Pastoralamtsleiterin Eder-Cakl sieht die Kirche vor die Herausforderung gestellt, ihren Platz in einer von "umfassenden Wandel" geprägten Gesellschaft zu finden. Neue digitale Technologien veränderten die globalen wirtschaftlichen aber vor allem auch die soziale Kommunikation, Menschen spürten Ungewissheit, sagte sie bei der Tagung. "Dort mitten drinnen steht die Kirche", so Eder-Cakl. Konkret müsse die Kirche diesen Wandel wahrnehmen, ihn annehmen und dann auch gestalten.
Die Pastoralamtsleiterin beschrieb in ihren Ausführungen eine Kirche, "von der wir in Europa wissen, dass diese Form einer selbstverständlichen volkskirchlichen Ausprägung in vielen Bereichen an ein Ende kommt". Bindung an eine Institution sehe heute schon und auch in Zukunft anders aus, so Eder-Cakl. Kirche müsse daher hier kreativ sein und neue Formen institutioneller Bindung finden. Immer wichtiger werde das persönliche Glaubenszeugnis, denn Menschen sein froh, "wenn jemand für sie - quasi stellvertretend - Glaube und Gemeinschaft lebt".
Dass Kirchenräume etwas Besonders sind, spürten Menschen intuitiv. Jeder Kirchen-Besucher trage aber auch seine eigene Lebenswelt in den Kirchenraum hinein. "Sie möchten ihre Lieblingslieder hören bei der Hochzeit, sie möchten ihr Engelbild aus ihrer Wohnung gesegnet bekommen und gehen deshalb in die Kirche." Prägend für die heutige Zeit sei der Wunsch vieler Menschen, sich ihre Glaubenswelt selbst zusammenzusuchen, erläuterte Eder-Cakl.
Psychotherapeutin: Sakrale Orte schützen
Die Ärztin, Psychoanalytikerin und Psychotherapeutin Veronica Gradl erläuterte in ihrem Vortrag, warum Menschen Sakralräume brauchen: "Das Heilige gibt uns vom Hintergrund her unser menschliches Maß. Ohne gültige Anbindung an das, was wir als heilig erkennen, verliert unsere Bewusstheit ihren angemessenen Rahmen im Ganzen der Wirklichkeit", so Gradl. Das Wirkliche und das Sakrale gehörten untrennbar zusammen, so die Psychoanalytikerin: "Es sind zwei zusammengehörige Aspekte der einen wirklichen Beziehung zur Welt und zum Ganzen - zu Gott -, die wir erlernen sollen." Sakrale Orte seien heute deshalb wichtiger denn je und müssten geschützt werden, weil sie zerstört würden "durch eine Art spiritueller Nachlässigkeit, die sich vielerorts breit macht mit Achtlosigkeit, Desinteresse und respektloser Taubheit für diesen feinen Pulsschlag des Seins", betonte Gradl.

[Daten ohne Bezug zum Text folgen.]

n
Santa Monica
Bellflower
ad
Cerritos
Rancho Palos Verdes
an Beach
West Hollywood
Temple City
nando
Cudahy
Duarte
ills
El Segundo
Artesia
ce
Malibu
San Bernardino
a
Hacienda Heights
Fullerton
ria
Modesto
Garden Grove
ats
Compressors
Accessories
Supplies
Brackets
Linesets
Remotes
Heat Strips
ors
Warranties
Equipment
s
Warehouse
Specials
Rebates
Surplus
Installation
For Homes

Heiligkeit jenseits des Sakralen
Das Tagungsprogramm am Freitag eröffnete der Bonner Liturgiewissenschaftler Gerhards. Er zeigte auf, wie leerstehender Raum für eine humane Gesellschaft genutzt werden kann. Im Anschluss stellte der Pastoraltheologe Bauer anhand der Kirche St. Maria in Stuttgart die Frage nach Heiligkeit jenseits des Sakralen. Am Nachmittag wird Bauer über "Selbstbildende Formfindungsprozesse - ein Bohm'scher Dialog zur erweiterten Kirchennutzung" sprechen.
Auf dem Programm steht auch noch eine Wanderung zur Kirche Linz-St. Quirinus in Kleinmünchen, in der Christoph Freilinger erläutern wird, wie Symbolerfahrungen im Sakralraum gestiftet werden können. Am Samstag wird anhand konkreter Beispiele aufgezeigt, wie eine erweiterte Nutzung des Kirchenraumes möglich ist und welche pastoraltheologischen und liturgiewissenschaftlichen Fragen sich daraus ergeben.